### Exercise prompt
Lines with the string "para" are to be identified in the listing and copied.

### Data excerpts
────────────────
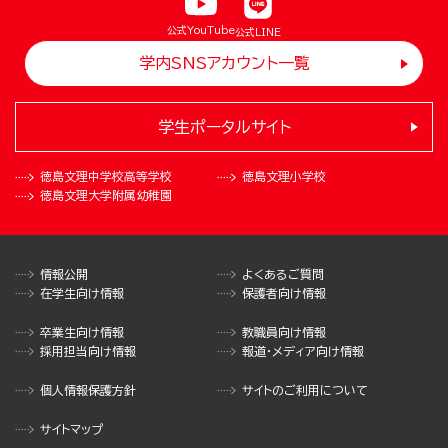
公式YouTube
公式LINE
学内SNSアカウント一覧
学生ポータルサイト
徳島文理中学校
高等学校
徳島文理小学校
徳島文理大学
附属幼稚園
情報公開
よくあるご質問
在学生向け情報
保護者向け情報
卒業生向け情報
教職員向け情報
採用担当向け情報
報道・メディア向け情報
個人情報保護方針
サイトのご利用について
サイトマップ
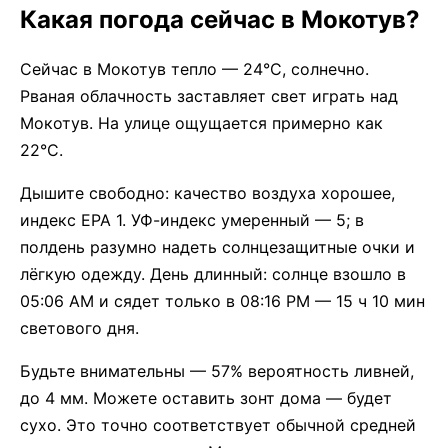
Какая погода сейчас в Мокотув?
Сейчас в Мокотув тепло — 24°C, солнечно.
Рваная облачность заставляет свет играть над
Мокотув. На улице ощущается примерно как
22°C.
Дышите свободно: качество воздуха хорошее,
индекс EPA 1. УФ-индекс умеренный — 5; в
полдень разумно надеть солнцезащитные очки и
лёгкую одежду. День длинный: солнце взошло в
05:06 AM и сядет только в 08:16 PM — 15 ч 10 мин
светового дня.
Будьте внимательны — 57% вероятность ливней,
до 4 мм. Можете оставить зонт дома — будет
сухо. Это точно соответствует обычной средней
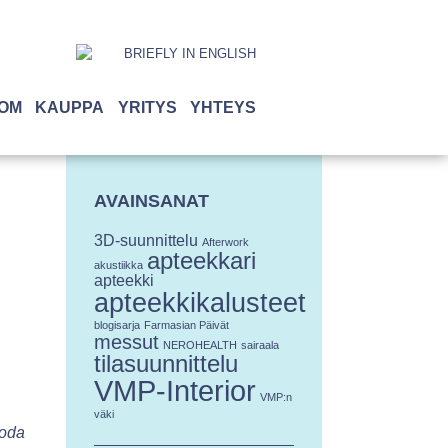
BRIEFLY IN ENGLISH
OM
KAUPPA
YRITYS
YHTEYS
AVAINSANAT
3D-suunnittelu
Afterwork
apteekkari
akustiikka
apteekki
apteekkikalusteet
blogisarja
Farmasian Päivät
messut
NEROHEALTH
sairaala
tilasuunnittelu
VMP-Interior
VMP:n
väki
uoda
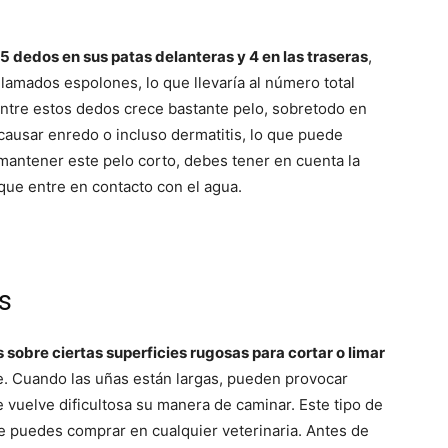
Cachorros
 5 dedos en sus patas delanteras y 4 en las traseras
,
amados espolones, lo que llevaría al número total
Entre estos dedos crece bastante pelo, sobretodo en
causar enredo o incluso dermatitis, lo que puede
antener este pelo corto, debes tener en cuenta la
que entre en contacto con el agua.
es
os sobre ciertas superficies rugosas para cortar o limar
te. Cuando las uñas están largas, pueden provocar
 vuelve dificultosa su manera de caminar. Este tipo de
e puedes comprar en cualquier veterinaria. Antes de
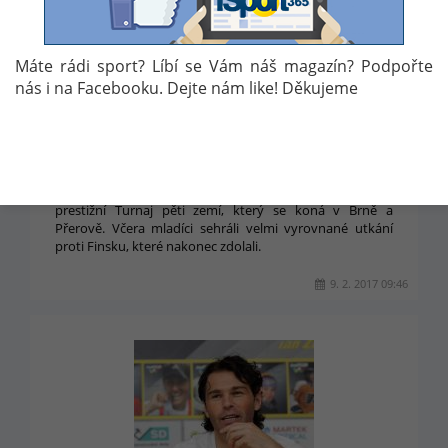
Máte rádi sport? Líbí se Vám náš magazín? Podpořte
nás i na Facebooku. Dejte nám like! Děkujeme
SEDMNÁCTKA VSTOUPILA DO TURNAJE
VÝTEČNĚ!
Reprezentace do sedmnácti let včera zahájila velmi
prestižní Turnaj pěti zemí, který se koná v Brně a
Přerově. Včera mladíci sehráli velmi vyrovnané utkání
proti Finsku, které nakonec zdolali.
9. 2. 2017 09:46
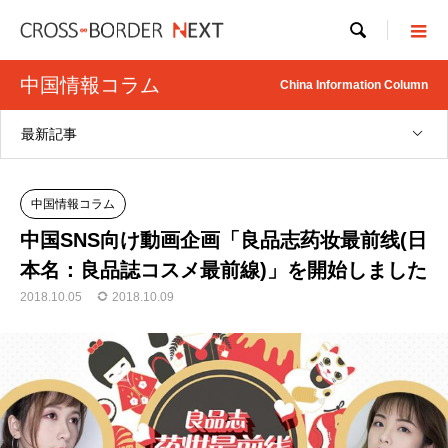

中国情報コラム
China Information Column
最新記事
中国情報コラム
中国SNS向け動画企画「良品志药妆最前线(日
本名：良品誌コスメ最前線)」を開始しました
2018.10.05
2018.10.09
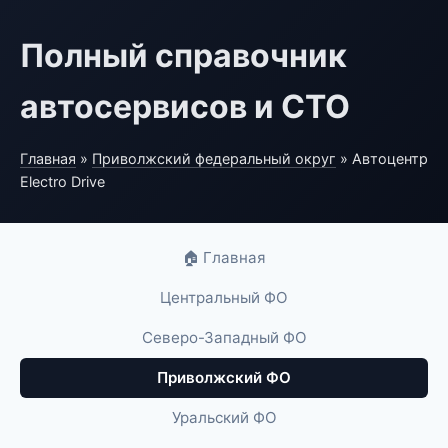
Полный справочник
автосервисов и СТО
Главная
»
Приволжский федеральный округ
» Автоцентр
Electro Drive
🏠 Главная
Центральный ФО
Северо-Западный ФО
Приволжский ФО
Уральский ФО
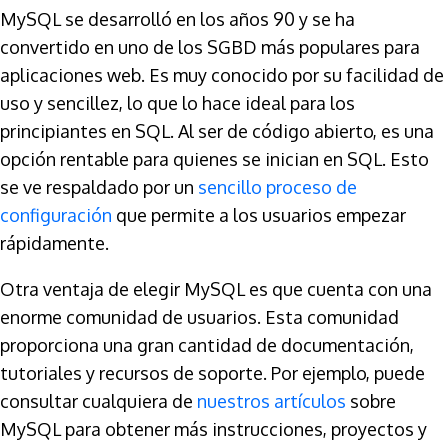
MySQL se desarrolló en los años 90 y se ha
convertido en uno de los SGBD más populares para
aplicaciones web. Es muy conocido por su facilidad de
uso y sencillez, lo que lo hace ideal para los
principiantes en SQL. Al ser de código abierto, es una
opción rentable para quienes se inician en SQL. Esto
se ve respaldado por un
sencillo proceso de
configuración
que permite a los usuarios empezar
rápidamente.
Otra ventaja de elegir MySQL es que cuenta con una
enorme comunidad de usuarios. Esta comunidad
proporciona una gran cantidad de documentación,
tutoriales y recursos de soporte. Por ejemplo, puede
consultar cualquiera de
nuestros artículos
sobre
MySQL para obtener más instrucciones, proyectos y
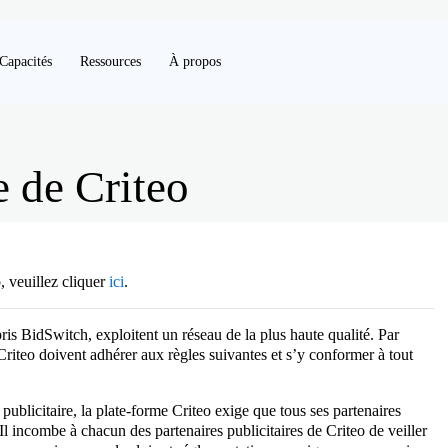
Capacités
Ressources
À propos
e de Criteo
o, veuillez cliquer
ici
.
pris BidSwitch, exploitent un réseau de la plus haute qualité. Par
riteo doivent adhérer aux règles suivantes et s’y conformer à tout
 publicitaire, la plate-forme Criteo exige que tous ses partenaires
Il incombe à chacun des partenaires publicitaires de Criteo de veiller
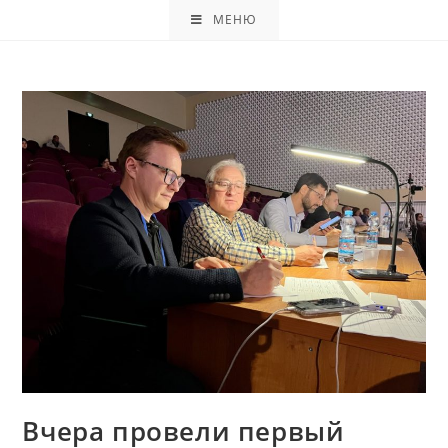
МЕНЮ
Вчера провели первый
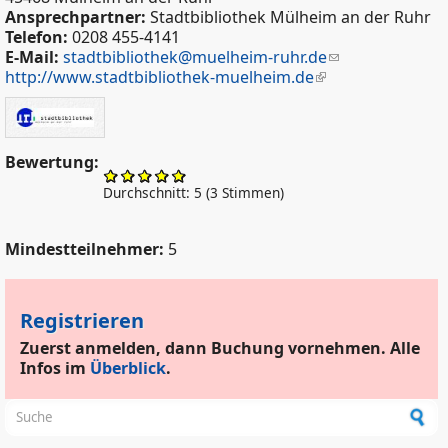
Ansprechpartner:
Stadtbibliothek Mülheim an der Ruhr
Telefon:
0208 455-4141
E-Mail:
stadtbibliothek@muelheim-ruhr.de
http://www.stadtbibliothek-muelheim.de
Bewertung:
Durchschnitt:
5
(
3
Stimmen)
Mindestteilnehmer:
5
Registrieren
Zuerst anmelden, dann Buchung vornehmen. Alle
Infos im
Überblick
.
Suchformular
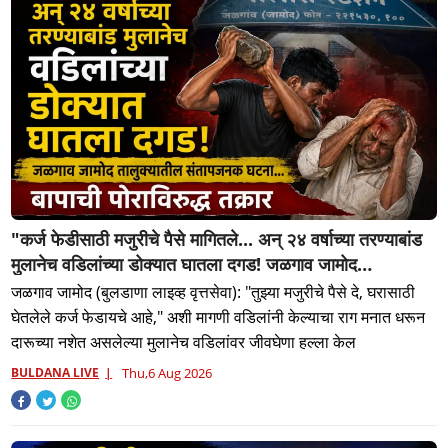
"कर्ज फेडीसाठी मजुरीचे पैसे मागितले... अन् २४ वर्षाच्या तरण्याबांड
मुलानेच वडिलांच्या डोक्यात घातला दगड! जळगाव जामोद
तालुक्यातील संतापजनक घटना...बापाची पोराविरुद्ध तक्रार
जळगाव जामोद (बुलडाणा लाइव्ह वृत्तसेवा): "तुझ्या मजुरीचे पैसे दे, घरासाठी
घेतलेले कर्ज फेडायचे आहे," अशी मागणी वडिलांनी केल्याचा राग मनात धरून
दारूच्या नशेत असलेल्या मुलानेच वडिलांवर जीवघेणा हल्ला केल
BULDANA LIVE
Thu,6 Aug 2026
────────────────
### Answer section
os sobre ciertas superficies rugosas para cortar o limar
convertido en uno de los SGBD más populares para
uso y sencillez, lo que lo hace ideal para los
opción rentable para quienes se inician en SQL. Esto
MySQL para obtener más instrucciones, proyectos y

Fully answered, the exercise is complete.